# EXPLORE THE MATERIAL:
1. In the AMT foreign tax credit thread, reproduce the passage from "I have been doing" up to and including "AMT-FTC for Dummies?", substituting "fairly clever person" for "reasonably smart guy".
2. In the AMT foreign tax credit thread, condense the paragraph beginning "The AMT-FTC seems to be" into a short bulleted list that keeps its main facts.

# EXCERPTED TEXT:
# Alternative Minimum Tax - Foreign tax credit?



## AlexDad

Hi All:

Just joined the Forum. My son is a US/UK citizen living and working full-time in the UK.
I have been doing his US tax return for a number of years but this year I am encountering a new problem. Various factors have contributed to his income increasing such that he appears to run afoul of the infamous US Alternative Minimum Tax (AMT). I believe that the problem can be corrected by an AMT credit called the 
AMT-Foreign Tax Credit (AMT-FTC). Problem is, even though I consider myself a reasonably smart guy (!!!), I am going crazy trying to understand the IRS instructions for calculating the AMT-FTC. Does anybody know precisely how to calculate AMT-FTC and if so would you please try to provide an example or a reference to AMT-FTC for Dummies?


----------



## Bevdeforges

As you'll see, I've moved your question over to our Expat Tax section, since it will probably be of interest to many US taxpayers living overseas. (Also changed the title of the thread a bit to draw attention.)

The AMT-FTC seems to be "explained" in the instructions for line 32 of the AMT form (form 6251) but I'll agree with you that the explanation doesn't exactly shed any light on what they're trying to accomplish. Just to add to the confusion, there appears to be a bad link on the IRS website, so that the only instructions I can find for form 6251 are the draft ones for 2012. 

Let's see if we can flag down anyone here who has dealt with the AMT recently and see what they can tell us!
Cheers,
Bev


----------



## AlexDad

Bevdeforges said:


> As you'll see, I've moved your question over to our Expat Tax section, since it will probably be of interest to many US taxpayers living overseas. (Also changed the title of the thread a bit to draw attention.)
> 
> The AMT-FTC seems to be "explained" in the instructions for line 32 of the AMT form (form 6251) but I'll agree with you that the explanation doesn't exactly shed any light on what they're trying to accomplish. Just to add to the confusion, there appears to be a bad link on the IRS website, so that the only instructions I can find for form 6251 are the draft ones for 2012.
> 
> Let's see if we can flag down anyone here who has dealt with the AMT recently and see what they can tell us!
> Cheers,
> Bev


Thanks, Bev.
You are right about the IRS instructions. Can't make head nor tail of them.


----------



## Crazyeelboy

I have been pounding out this issue for years - fortunately, though, I don't have much (if any) AMT, so any solutions I have come up with are largely theoretical as they don't make a big difference in the end result. Here's my big (massive) problem:

I don't know what to do for entering the correct amount for foreign earned income (not including passive income of any sort) amount in line 1a of the AMT 1116. I am not using the simplified limitation election and the "instructions" are useless as they simply say use "income and deductions which are allowed for the AMT and attributable to foreign sources..."

# DATA SECTION:
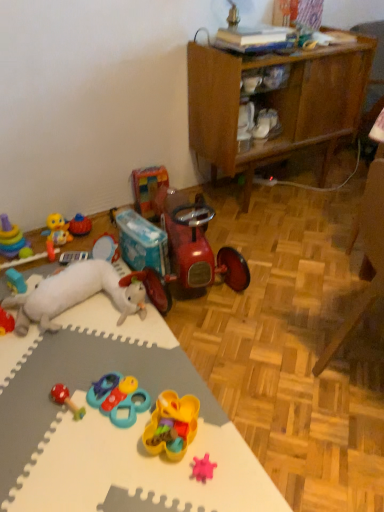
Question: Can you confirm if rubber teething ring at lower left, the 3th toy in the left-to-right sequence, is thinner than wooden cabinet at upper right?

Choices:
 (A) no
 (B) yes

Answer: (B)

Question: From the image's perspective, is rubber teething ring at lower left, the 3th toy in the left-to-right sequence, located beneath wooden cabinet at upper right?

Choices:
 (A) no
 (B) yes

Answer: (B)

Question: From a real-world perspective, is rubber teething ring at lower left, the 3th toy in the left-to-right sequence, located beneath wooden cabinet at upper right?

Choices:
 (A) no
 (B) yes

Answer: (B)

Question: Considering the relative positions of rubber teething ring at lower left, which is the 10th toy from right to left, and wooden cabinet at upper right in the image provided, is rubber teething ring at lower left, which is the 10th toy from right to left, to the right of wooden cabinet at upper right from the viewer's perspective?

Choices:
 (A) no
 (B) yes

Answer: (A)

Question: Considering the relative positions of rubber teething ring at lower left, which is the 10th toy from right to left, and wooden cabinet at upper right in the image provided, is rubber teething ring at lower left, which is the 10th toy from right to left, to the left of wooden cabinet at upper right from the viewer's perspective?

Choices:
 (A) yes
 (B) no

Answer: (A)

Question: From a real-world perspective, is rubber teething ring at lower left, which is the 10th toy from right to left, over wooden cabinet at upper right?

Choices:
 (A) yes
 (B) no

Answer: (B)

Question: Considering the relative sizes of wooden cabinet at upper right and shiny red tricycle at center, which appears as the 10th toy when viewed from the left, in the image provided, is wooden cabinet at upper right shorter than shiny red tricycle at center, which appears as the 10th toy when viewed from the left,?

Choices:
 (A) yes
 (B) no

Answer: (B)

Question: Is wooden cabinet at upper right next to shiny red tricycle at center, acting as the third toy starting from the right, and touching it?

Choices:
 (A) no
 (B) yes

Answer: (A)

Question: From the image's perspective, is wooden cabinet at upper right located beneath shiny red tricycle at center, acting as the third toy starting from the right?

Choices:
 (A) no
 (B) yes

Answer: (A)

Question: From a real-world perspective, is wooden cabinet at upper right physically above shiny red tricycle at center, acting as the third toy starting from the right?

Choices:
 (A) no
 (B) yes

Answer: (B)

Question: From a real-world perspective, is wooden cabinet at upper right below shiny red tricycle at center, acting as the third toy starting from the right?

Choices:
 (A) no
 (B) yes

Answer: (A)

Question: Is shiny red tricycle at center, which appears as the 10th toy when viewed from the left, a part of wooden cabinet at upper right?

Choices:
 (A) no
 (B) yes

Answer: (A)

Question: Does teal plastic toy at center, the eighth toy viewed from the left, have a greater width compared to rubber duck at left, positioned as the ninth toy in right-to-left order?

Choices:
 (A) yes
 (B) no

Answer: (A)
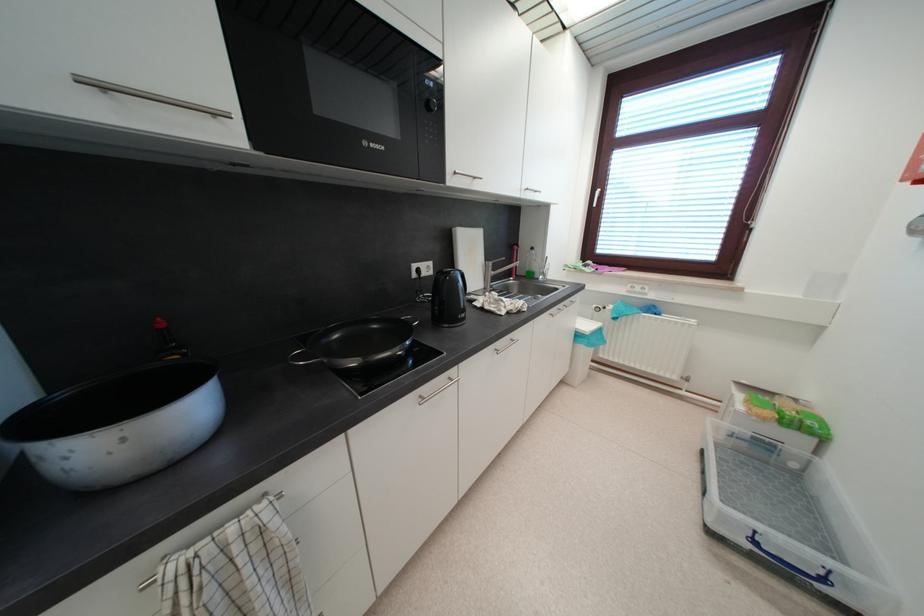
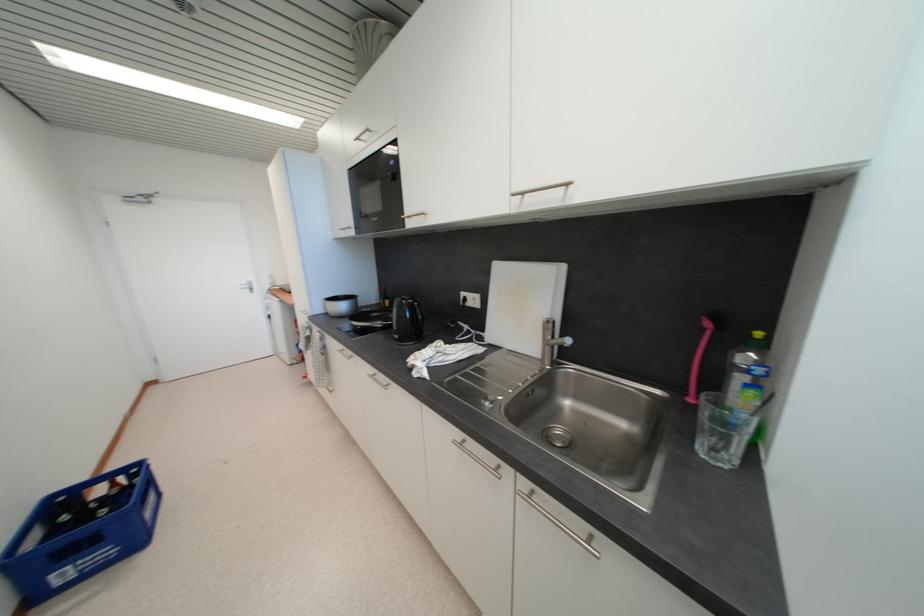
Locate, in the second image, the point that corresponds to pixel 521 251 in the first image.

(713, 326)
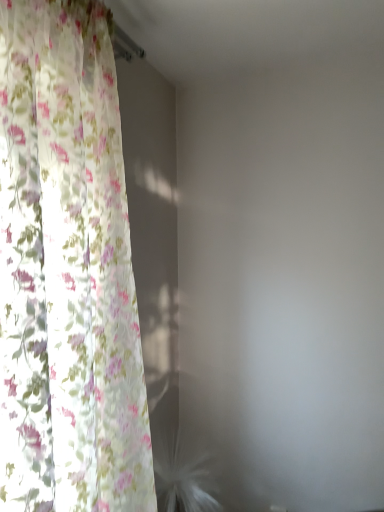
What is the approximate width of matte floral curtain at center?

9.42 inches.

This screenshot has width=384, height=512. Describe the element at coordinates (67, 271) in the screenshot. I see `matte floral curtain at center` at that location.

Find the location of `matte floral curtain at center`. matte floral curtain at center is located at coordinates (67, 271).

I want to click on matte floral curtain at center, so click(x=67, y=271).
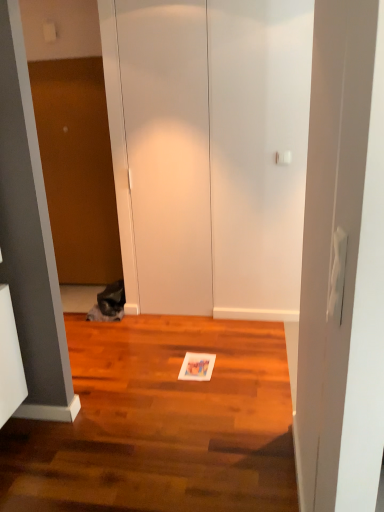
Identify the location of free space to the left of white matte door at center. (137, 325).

* * *

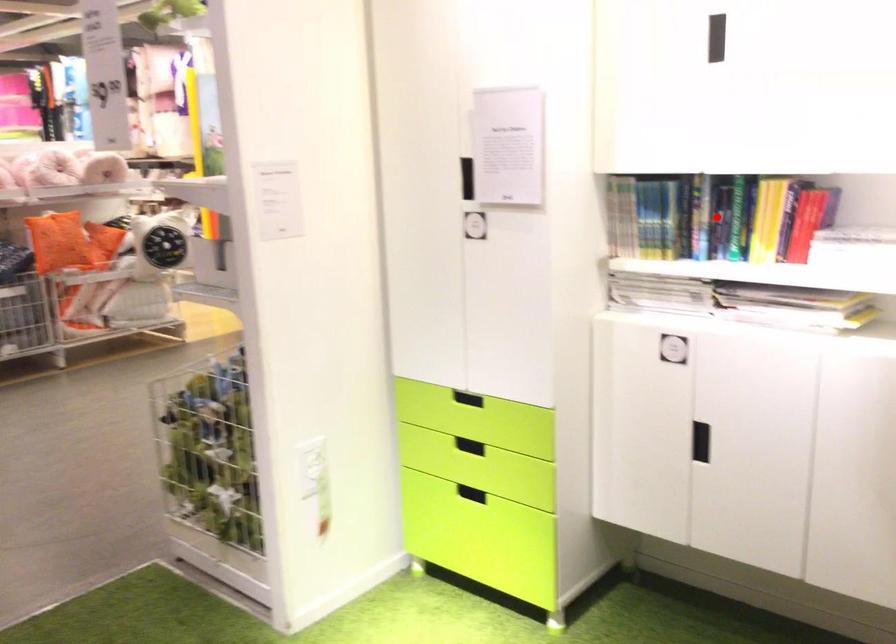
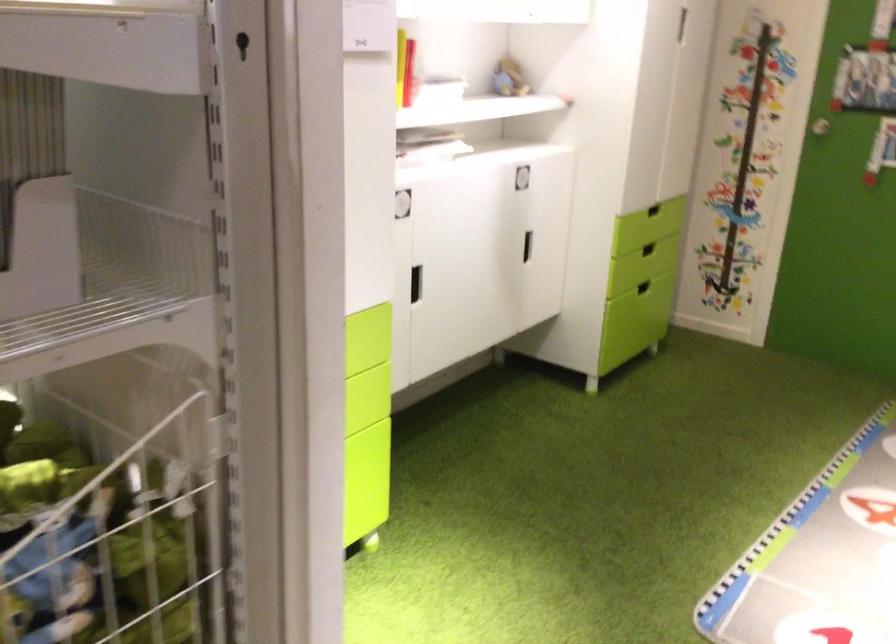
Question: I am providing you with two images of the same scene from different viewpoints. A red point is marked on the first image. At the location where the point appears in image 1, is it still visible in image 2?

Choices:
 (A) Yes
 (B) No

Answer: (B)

--

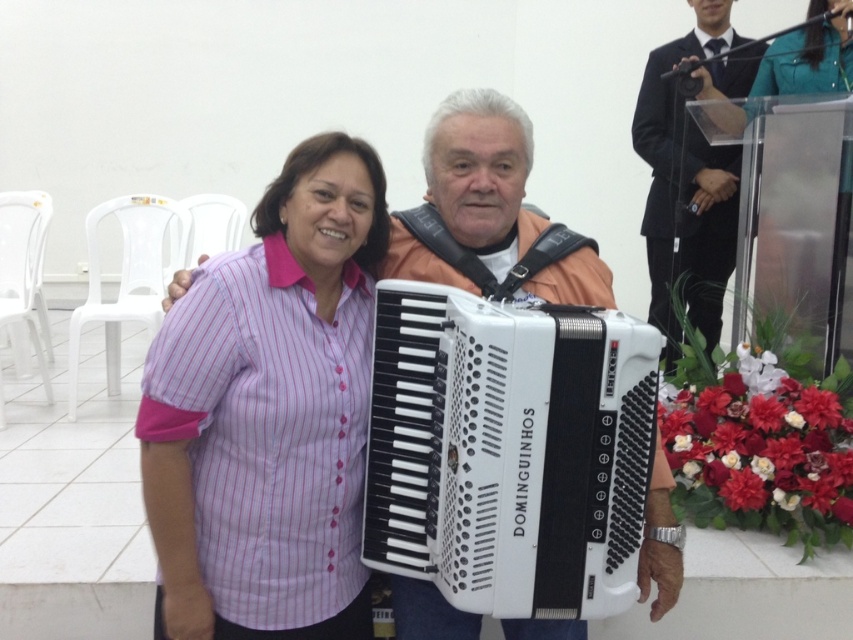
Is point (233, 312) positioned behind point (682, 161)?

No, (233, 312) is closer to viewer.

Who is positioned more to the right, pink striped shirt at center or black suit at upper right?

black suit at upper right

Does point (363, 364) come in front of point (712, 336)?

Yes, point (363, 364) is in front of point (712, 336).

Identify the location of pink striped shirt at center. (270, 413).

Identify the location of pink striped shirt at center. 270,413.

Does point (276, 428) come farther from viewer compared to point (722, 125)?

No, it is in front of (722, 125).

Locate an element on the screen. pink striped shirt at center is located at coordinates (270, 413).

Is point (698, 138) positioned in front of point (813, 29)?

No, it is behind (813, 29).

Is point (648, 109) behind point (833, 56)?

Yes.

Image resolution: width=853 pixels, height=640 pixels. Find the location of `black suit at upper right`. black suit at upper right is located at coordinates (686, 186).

# ANSWERS IN ORDER:
1.
I have been doing his US tax return for a number of years but this year I am encountering a new problem. Various factors have contributed to his income increasing such that he appears to run afoul of the infamous US Alternative Minimum Tax (AMT). I believe that the problem can be corrected by an AMT credit called the 
AMT-Foreign Tax Credit (AMT-FTC). Problem is, even though I consider myself a fairly clever person (!!!), I am going crazy trying to understand the IRS instructions for calculating the AMT-FTC. Does anybody know precisely how to calculate AMT-FTC and if so would you please try to provide an example or a reference to AMT-FTC for Dummies?

2.
- The AMT-FTC appears to be "explained" in the instructions for line 32 of the AMT form (form 6251).
- That explanation does not make clear what the IRS is trying to accomplish.
- Because of an apparent bad link on the IRS website, the only form 6251 instructions that can be found are the 2012 drafts.